Accélérer la transition énergétique

Dans la même veine de soutien aux bailleurs, un autre amendement a été adopté pour muscler le financement de la rénovation énergétique du parc social.

Cet amendement, présenté par François Jolivet (Horizons, Indre), vise à augmenter les moyens alloués aux bailleurs sociaux via le fonds de rénovation énergétique du parc social (Freps), géré par le fonds national des aides à la pierre (Fnap). Il est prévu d’abonder le programme 135 "Urbanisme, territoires et amélioration de l’habitat" à hauteur de 100 millions d’euros.

Ce financement est crucial pour aider les organismes HLM à réaliser des travaux d’ampleur sur les logements étiquetés "E", "F" ou "G" (les "passoires thermiques") et à décarboner les systèmes de chauffage.
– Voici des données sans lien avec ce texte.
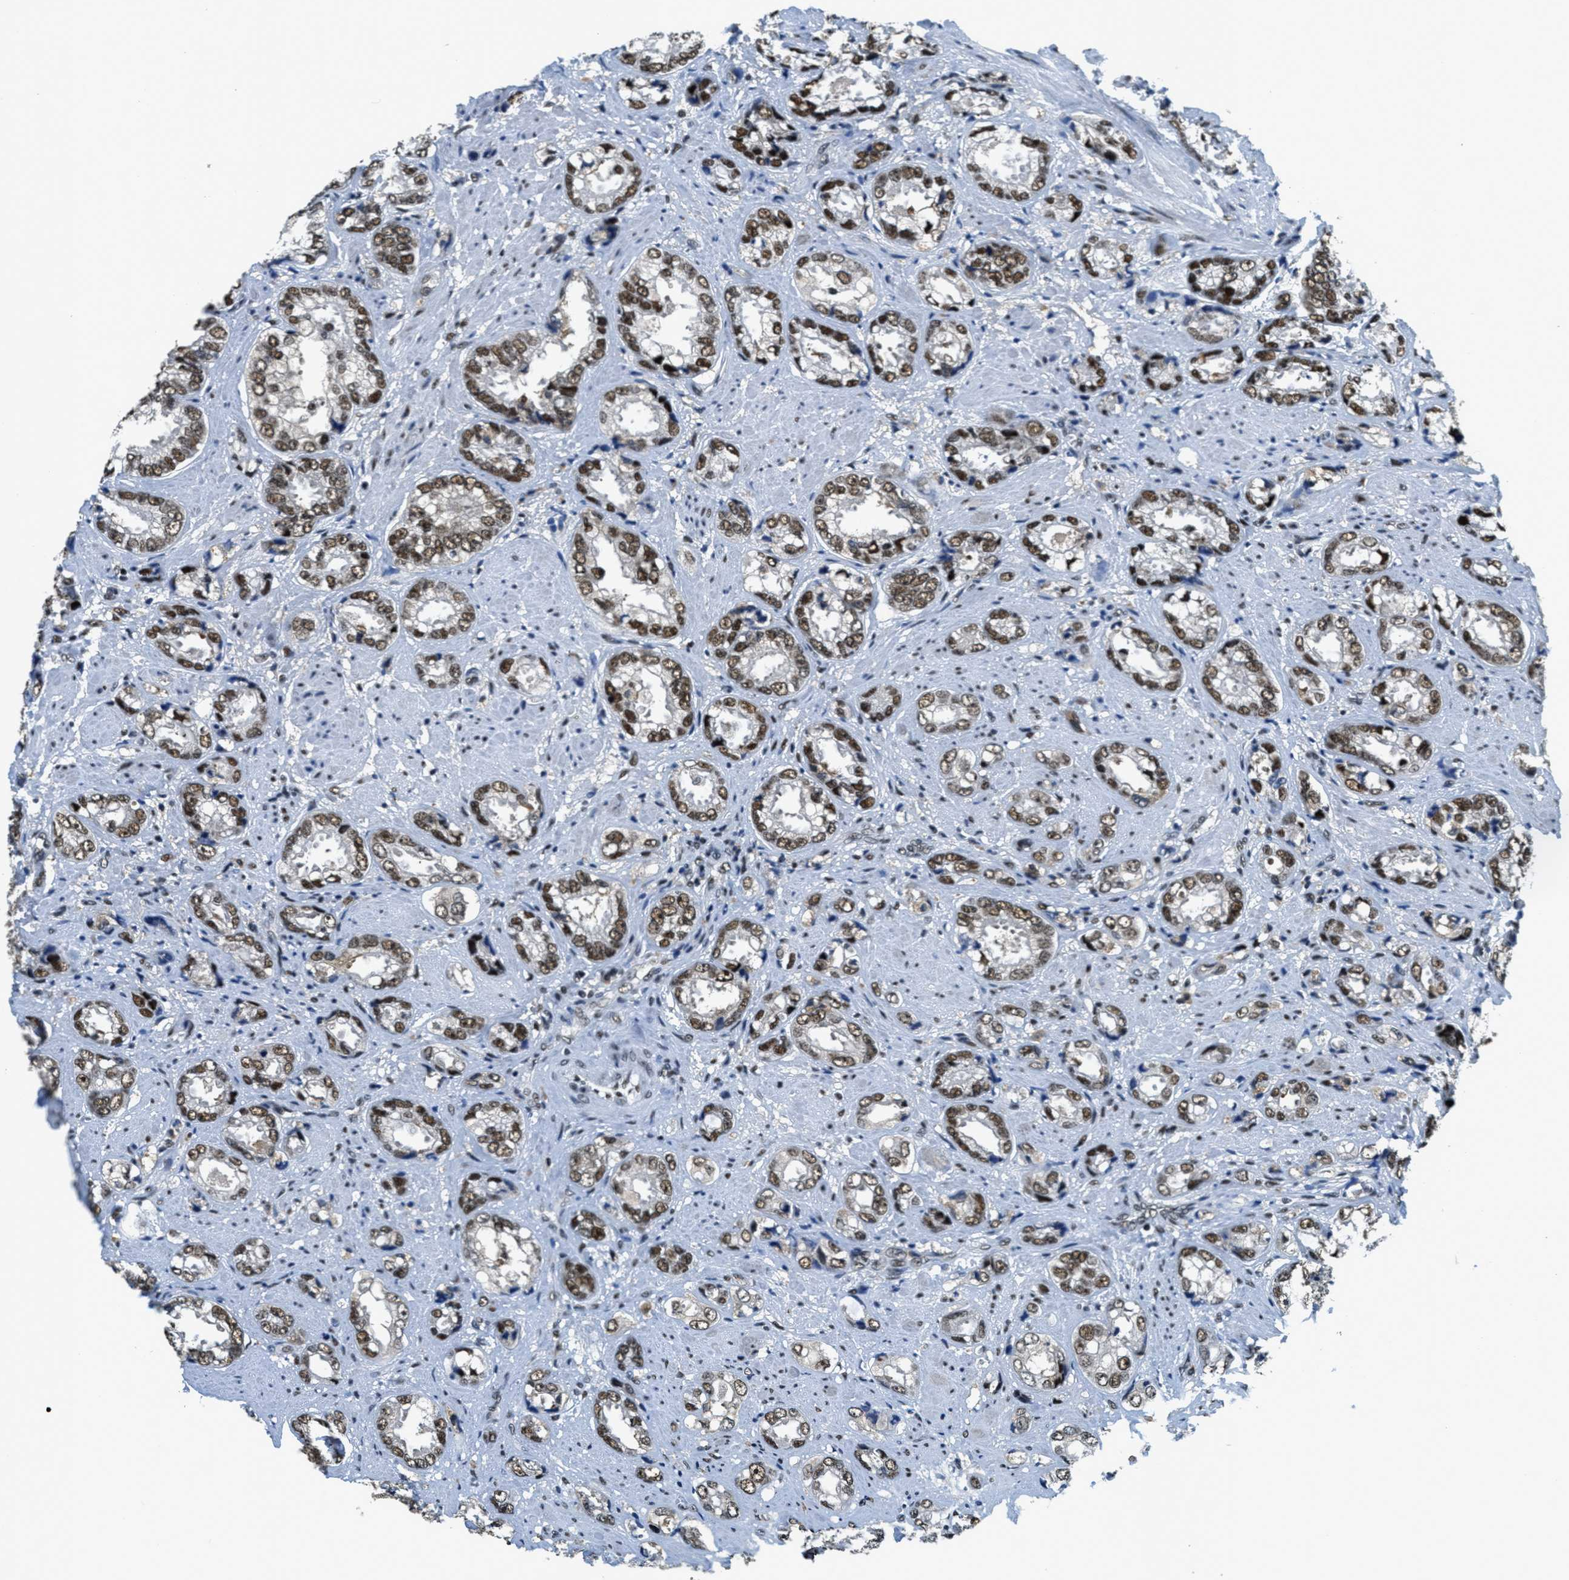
{"staining": {"intensity": "moderate", "quantity": ">75%", "location": "nuclear"}, "tissue": "prostate cancer", "cell_type": "Tumor cells", "image_type": "cancer", "snomed": [{"axis": "morphology", "description": "Adenocarcinoma, High grade"}, {"axis": "topography", "description": "Prostate"}], "caption": "Protein expression analysis of human adenocarcinoma (high-grade) (prostate) reveals moderate nuclear staining in about >75% of tumor cells.", "gene": "SSB", "patient": {"sex": "male", "age": 61}}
Malgré un objectif de l’État de rénover 120.000 logements locatifs sociaux par an, seuls 18.387 logements ont effectivement bénéficié d’une rénovation énergétique récente.

Un effort renforcé pour le Logement d’abord

La commission s’est également attaquée à la question de l’inclusion des personnes en situation de précarité, en adoptant un amendement augmentant le budget dédié aux pensions de famille, pilier essentiel du plan Logement d’abord, une stratégie lancée en 2017 pour proposer aux personnes sans domicile des solutions adaptées et pérennes, combinant convivialité collective et accompagnement social.
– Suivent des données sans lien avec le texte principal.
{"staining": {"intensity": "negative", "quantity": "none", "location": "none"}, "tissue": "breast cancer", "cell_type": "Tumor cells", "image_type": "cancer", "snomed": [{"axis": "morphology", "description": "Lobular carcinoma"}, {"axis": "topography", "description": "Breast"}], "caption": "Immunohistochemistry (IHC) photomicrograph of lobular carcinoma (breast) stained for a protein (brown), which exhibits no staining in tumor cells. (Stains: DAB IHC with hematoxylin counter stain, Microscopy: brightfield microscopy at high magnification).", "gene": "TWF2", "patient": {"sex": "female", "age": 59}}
L’amendement, porté par les Écologistes, propose d’augmenter le budget de 19,9 millions d’euros, une somme destinée à la création de 2.790 places supplémentaires en pensions de famille. Ce renforcement budgétaire a pour objectif de garantir la réalisation intégrale des engagements non tenus du premier plan quinquennal (2018-2022), qui n’avait atteint que 72% de son objectif de 10.000 places nouvelles.

Au cœur des débats, le groupe La France insoumise (LFI) a fait de l’hébergement d’urgence son fer de lance, pointant l’"insincérité" du budget face à la crise. Leur amendement vise la création d’au moins 10.000 nouvelles places, avec une attention particulière portée aux publics doublement vulnérables : 6.000 places destinées aux enfants à la rue et à leurs familles, et 1.000 places supplémentaires pour les femmes en pré- ou post-maternité. Pour les députés LFI, cet effort était un rappel ferme de l'obligation de résultat de l’État, le droit à l’hébergement étant reconnu par le Conseil d’État comme une liberté fondamentale

À noter que, pour respecter les règles budgétaires - loi organique relative aux lois de finances (LOLF) -, ces augmentations de crédits ont été formellement gagées par des prélèvements sur d’autres programmes. Cependant, les députés auteurs des amendements ont insisté sur l’aspect purement formel de ces mouvements de crédits, et appelé le gouvernement à lever ce gage financier pour que les moyens puissent être pleinement mobilisés. Le Parlement est appelé à confirmer ce vote en séance plénière dans les prochains jours.